El Salvador’s experience was instrumental in showing the dangers of a lack of collaboration between the United Nations, which supported the implementation of the peace agreement, and the Bretton Woods institutions (the International Monetary Fund and the World Bank), which supported the program for reactivating the economy. Clashes between these organizations put peace at risk nine months after the Chapultepec agreement, when the government proved unable to start the arms-for-land swap that was a key part of the accord.

For example, after El Salvador’s warring parties accepted in October 1992 a renegotiated arms-for-land program – the main channel for productive reintegration of former combatants and FMLN supporters – the World Bank refused a UN request to support it. The Bank argued that the “equity principle” that guides normal development activities could not be ignored in order to give preference to a few when there were 300,000 peasants without land in El Salvador.

That early grim experience ultimately convinced the IMF, the World Bank, and others to start working more closely together in matters of human security in subsequent operations in Angola, Guatemala, and the Balkans. The Bretton Woods institutions finally came to accept that economic reconstruction is not “development as usual,” and became more sensitive to the specific needs and idiosyncrasies of countries affected by conflict. In its 2011 World Development Report, the World Bank belatedly recognized that “[t]o break the cycles of insecurity and reduce the risk of recurrence, national reformers and their international partners need to build the legitimate institutions that can provide….a stake in society to groups that may otherwise receive more respect and recognition from engaging in armed violence…”

This was precisely what the arms-for-land agreement aimed to achieve – and could have achieved better with World Bank support had it come when the UN requested it. At the same time, the UN has become more aware of the key importance of reactivating the economy both for implementing peace-related programs and for properly addressing the serious financial consequences of peace.

Unfortunately, El Salvador did not fully benefit from these policy changes. In retrospect, the early exit of the UN Observer Mission in El Salvador (ONUSAL) in 1995, before the expected completion of the agreements, was a mistake. The inadequate resources of MINUSAL (the successor UN operation) and, most importantly, the development-as-usual attitude of the UN Development Program and the World Bank, together with reduced involvement by critical donors, contributed to the international community’s failure to support the sustainability of reintegration programs.

As former combatants abandoned the arms-for-land and other programs because of lack of support, they often resorted to illegal or criminal activities. This, together with the Clinton administration’s policy of deporting hundreds of Salvadoran gang members who had settled illegally in the United States during the war, resulted in a sharp increase in crime and public insecurity, which has been a major deterrent to investment.

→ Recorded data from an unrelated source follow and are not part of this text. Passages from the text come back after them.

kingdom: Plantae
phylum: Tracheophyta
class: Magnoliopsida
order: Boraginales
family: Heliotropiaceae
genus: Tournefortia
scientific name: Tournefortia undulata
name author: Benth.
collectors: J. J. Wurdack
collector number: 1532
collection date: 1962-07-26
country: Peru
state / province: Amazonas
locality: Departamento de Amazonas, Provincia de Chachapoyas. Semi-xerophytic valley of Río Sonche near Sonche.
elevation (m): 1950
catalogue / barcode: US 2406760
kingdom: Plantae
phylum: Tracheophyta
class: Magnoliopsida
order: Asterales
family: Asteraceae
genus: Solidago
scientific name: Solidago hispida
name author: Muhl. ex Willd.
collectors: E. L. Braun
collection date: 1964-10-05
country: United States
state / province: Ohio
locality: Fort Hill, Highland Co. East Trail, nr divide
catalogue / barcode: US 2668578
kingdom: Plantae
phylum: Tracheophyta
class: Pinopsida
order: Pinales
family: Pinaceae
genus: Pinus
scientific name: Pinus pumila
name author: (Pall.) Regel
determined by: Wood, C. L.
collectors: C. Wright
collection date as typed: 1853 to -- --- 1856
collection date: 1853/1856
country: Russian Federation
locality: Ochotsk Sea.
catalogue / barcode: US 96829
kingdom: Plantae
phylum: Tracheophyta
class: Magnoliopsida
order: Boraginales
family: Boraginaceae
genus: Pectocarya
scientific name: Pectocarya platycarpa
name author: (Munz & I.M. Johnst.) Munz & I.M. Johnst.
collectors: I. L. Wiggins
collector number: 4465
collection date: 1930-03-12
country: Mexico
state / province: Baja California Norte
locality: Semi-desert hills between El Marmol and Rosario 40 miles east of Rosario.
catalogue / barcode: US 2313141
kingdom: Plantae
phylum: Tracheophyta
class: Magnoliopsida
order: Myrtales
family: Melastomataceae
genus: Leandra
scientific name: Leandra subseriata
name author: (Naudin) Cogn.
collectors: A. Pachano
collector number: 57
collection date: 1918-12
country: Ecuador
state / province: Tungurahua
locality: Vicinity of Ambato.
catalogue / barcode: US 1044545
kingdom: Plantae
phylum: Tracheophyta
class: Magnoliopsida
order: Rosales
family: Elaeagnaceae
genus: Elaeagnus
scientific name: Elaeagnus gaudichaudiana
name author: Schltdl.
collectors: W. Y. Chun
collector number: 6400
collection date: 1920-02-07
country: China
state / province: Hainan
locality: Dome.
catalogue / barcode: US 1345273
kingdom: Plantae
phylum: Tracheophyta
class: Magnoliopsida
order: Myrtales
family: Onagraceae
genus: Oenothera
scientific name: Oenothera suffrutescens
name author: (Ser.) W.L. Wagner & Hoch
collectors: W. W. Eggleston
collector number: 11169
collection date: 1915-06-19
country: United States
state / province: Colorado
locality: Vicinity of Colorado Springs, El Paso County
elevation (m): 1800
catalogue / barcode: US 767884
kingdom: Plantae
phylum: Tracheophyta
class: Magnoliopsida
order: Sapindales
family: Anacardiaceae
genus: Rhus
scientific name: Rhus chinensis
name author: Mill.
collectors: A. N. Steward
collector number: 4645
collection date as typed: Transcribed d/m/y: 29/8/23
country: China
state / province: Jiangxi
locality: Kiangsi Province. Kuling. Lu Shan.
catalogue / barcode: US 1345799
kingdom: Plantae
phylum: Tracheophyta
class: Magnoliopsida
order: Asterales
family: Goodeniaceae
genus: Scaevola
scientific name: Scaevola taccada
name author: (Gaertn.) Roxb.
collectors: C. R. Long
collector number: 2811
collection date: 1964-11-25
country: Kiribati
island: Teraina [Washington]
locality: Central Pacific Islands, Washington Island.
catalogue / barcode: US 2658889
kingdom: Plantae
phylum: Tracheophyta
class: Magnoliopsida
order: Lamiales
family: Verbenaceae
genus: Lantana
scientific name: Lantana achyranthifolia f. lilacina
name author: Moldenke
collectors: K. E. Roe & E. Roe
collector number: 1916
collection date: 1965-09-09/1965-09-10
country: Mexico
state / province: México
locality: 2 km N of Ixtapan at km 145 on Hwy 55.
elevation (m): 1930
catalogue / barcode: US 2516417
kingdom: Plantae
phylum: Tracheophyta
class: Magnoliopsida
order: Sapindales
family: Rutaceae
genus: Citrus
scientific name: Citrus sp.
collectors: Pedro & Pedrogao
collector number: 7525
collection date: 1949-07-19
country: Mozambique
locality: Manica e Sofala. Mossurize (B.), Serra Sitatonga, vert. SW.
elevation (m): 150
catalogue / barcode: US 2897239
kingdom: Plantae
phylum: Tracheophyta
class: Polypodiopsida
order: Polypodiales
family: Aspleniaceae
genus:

This, together with the fiscal cost of two major earthquakes in early 2001 (and that of other natural disasters), has undermined otherwise good macroeconomic management and limited the resources available for development and security.

Otherwise, the balance is largely positive. Peace was maintained and dependence on foreign aid was largely avoided. The political transition and alternation in power between the rightist ARENA party and the leftist FMLN has worked smoothly. Income per capita has more than tripled, and the country’s ranking in the UN’s human-development index has improved significantly, with the poverty rate plummeting from 66% before the Chapultepec agreement to 38% today.

El Salvador’s experience provides key lessons that should serve as a model for other transitions to peace. In particular, as we see today in Iraq, Afghanistan, and elsewhere, economic policy should, first and foremost, serve the goal of averting relapse into conflict.